◆ Your task:
How many of the lines below hold the word "directly"? Answer only with the number.

◆ Extracted data:
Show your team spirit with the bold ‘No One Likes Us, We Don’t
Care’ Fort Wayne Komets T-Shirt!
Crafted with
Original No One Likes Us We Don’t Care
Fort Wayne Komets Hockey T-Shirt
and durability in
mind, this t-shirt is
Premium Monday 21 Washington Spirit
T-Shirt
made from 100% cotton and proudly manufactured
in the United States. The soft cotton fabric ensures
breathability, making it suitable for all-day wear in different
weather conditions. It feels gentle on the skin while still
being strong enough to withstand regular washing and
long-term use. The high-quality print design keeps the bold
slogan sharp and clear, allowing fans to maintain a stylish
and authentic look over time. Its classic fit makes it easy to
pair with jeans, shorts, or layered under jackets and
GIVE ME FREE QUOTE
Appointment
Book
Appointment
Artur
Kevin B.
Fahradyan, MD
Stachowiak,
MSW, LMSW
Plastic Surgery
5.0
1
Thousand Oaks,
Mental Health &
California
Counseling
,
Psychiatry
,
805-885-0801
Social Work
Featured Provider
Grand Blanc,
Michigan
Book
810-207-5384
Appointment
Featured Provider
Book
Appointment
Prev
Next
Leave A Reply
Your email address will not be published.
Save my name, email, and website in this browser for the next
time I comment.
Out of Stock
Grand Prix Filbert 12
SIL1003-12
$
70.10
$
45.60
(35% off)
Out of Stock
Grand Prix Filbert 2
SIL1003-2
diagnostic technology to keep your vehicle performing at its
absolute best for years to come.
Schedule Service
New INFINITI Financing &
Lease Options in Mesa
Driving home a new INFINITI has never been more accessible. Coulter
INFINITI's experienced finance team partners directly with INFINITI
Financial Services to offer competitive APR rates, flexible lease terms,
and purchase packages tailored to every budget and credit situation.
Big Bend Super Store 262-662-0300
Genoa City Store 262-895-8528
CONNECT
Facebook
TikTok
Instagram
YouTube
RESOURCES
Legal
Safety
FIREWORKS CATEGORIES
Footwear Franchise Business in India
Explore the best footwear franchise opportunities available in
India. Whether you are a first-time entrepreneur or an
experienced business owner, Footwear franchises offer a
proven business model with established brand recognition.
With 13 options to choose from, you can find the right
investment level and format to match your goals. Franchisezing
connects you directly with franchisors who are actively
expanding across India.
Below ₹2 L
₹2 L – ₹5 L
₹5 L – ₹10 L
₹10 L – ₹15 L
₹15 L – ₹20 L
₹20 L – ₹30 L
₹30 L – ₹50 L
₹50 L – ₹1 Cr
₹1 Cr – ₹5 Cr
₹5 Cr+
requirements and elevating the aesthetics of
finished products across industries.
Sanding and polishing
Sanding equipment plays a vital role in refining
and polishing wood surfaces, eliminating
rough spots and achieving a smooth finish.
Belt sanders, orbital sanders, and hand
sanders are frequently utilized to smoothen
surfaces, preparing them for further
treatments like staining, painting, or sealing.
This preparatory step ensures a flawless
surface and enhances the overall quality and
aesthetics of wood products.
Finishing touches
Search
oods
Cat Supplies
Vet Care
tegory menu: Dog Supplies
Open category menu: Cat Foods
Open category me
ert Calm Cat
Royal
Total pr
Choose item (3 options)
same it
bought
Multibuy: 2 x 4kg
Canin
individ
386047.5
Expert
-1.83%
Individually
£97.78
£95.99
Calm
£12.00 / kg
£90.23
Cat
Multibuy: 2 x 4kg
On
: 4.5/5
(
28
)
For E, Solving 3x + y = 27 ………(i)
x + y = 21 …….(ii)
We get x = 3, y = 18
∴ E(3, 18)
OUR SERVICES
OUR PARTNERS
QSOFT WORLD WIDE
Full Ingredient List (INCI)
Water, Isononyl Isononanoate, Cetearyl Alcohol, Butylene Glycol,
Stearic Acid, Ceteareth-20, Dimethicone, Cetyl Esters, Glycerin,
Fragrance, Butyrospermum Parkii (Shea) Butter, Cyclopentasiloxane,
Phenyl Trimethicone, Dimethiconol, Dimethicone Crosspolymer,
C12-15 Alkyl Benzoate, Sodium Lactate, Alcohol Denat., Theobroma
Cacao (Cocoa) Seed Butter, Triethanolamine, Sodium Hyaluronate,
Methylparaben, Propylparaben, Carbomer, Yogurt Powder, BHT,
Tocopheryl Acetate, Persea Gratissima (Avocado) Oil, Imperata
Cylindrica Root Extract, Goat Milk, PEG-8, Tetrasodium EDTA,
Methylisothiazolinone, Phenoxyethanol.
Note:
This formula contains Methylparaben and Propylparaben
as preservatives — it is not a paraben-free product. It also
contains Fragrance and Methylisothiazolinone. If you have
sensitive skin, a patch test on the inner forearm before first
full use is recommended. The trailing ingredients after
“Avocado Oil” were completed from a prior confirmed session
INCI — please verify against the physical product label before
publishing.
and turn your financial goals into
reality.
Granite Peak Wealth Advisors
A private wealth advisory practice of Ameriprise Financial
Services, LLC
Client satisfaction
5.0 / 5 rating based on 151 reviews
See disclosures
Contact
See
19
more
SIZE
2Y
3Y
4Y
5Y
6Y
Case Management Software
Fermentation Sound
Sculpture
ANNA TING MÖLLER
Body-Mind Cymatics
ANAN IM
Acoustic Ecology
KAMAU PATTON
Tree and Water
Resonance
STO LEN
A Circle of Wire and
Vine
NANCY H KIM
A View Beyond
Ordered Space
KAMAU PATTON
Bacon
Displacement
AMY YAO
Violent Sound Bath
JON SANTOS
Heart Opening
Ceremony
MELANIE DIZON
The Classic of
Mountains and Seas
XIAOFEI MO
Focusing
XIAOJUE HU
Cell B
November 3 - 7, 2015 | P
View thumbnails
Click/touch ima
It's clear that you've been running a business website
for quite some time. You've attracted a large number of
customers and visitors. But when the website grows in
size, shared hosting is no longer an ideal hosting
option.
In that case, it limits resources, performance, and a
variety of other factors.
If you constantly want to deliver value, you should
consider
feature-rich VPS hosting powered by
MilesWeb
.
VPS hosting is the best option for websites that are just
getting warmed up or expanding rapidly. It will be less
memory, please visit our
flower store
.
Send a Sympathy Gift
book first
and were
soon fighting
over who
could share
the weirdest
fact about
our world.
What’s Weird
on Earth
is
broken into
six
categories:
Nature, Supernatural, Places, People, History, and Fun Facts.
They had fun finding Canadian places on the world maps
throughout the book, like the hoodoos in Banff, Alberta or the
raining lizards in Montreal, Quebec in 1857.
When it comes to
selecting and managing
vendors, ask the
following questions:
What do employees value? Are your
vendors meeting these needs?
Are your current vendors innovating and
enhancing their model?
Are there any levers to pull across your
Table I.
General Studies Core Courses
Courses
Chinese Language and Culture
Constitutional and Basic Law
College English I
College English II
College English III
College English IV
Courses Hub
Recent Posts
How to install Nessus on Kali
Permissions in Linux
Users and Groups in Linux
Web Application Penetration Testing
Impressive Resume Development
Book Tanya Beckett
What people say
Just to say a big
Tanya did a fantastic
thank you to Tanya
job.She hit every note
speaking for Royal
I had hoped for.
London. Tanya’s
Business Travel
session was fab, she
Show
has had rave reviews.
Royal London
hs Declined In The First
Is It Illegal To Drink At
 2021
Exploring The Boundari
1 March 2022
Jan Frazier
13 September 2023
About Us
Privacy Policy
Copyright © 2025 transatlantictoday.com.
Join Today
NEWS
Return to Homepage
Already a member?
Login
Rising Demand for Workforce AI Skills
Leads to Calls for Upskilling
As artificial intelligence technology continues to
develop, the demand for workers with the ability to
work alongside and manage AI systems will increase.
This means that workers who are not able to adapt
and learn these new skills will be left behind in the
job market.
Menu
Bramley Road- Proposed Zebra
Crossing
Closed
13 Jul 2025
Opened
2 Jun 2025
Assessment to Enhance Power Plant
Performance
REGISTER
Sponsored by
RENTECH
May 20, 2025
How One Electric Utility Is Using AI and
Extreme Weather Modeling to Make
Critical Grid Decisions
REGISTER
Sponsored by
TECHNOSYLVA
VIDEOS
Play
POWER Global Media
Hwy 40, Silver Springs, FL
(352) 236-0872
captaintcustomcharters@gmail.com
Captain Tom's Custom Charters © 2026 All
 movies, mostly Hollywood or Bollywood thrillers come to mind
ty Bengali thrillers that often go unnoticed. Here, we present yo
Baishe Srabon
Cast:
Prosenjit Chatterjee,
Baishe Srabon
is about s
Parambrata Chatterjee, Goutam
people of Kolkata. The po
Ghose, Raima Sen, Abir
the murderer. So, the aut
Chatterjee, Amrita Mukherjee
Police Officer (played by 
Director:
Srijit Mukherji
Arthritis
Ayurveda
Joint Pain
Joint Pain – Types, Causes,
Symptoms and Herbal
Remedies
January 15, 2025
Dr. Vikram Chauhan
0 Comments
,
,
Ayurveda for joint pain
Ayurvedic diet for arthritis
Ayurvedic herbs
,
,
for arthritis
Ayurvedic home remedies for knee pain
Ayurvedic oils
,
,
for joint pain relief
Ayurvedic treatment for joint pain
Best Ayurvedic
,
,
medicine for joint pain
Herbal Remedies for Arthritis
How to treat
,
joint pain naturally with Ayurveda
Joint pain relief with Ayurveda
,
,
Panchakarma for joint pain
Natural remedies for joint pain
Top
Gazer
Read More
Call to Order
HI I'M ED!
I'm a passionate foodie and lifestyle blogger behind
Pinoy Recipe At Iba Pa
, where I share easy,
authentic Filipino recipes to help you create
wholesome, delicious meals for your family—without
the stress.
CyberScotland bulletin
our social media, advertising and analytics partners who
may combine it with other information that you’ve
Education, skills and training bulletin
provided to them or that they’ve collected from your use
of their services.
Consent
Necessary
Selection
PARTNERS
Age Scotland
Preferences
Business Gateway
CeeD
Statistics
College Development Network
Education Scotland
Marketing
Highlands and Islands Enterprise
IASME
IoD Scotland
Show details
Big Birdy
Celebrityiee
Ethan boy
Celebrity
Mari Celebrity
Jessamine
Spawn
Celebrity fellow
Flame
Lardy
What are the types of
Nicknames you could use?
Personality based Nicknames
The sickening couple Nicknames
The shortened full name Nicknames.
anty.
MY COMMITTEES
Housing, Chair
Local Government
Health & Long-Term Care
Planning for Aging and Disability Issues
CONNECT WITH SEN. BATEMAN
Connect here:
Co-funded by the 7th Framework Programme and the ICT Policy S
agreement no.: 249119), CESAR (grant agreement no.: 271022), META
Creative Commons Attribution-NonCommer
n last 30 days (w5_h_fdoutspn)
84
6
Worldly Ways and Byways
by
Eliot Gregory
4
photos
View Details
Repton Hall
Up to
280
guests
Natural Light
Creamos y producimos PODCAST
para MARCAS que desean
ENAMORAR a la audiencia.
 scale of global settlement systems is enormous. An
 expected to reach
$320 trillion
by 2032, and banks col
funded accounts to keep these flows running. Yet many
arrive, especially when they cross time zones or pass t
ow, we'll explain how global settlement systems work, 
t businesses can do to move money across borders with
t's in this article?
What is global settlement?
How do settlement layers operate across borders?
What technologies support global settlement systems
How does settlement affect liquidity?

◆ Result of the exercise:
2